Voorzitter. De indiening van het voorliggende initiatiefwetsvoorstel — overigens door andere Tweede Kamerleden dan die welke hier nu zitten — in september 2011 ligt alweer bijna vier jaar achter ons. Het doet inmiddels aan als een aflevering van Andere tijden: een politieke eeuwigheid geleden. Dit roept direct de vraag op of de leidende gedachte nog actueel is en of de houdbaarheidstermijn van het voorstel niet allang is overschreden. In dat geval is het namelijk nog hooguit te kwalificeren als een mooi vergezicht van destijds.

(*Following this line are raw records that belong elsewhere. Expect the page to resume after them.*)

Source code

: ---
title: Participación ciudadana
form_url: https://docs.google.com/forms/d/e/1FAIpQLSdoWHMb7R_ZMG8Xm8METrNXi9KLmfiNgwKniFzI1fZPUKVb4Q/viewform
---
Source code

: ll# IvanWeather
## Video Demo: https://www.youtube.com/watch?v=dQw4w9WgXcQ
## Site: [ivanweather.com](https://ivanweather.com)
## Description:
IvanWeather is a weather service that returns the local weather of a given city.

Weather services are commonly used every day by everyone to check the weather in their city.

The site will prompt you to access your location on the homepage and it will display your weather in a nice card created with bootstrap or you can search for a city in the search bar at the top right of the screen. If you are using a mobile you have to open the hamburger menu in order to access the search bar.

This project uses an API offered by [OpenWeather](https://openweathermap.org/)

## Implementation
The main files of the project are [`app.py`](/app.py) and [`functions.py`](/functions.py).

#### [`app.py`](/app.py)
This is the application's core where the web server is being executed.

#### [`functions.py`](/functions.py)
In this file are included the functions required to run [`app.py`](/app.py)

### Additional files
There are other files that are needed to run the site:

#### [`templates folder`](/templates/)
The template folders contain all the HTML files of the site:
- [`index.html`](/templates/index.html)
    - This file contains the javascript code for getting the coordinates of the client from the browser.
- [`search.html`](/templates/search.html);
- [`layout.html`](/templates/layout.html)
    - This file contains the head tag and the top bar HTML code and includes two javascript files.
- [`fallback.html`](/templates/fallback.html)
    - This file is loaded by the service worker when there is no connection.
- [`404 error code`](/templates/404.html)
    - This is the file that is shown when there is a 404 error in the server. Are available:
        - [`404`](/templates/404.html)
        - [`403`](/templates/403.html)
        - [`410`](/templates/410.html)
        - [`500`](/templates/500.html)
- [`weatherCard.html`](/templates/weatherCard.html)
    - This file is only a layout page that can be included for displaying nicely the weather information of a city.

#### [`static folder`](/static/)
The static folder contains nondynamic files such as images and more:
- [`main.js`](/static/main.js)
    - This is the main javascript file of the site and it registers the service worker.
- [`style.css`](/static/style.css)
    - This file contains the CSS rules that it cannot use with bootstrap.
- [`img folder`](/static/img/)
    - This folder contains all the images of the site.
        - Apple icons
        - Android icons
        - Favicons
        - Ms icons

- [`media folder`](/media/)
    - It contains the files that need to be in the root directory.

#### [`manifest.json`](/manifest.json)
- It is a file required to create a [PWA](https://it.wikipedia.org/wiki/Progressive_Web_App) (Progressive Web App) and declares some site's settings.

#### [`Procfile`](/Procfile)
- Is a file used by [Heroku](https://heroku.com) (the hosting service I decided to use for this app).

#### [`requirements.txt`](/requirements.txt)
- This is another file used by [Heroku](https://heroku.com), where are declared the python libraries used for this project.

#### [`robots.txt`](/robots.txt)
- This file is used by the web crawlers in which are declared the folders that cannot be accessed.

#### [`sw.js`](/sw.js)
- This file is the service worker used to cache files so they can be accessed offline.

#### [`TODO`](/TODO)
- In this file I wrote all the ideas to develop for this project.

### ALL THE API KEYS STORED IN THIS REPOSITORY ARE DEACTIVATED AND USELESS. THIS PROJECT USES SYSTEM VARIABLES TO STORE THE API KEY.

De beide initiatiefnemers hebben ongetwijfeld met de beste bedoelingen geput uit het beleidsadvies van de SER van april 2011 onder de naam Tijden van samenleving. Hierin wordt de deeltijdparadox geschetst om tijdsknelpunten in arbeid en zorg het hoofd te bieden middels een lage deeltijdfactor/te veel parttime werken. Een slimmere organisatie van tijd en plaats van arbeid zou hiervoor de oplossing moeten zijn. Hiermee zou tevens tijdig worden ingespeeld op het grote probleem van een te verwachten structureel tekort aan arbeidskrachten. De achterblijvende emancipatie van de deeltijdvrouw tot voltijdsparticipant aan het arbeidsproces zou idealiter voltooid zijn en daarmee de economische zelfstandigheid van de vrouw. Een eind aan het dominant geachte patroon van de anderhalfverdiener en een begin van een nieuwe tijd waarin de man via de noodzakelijke cultuuromslag bewust de vrijgevallen zorgtaken op zich neemt.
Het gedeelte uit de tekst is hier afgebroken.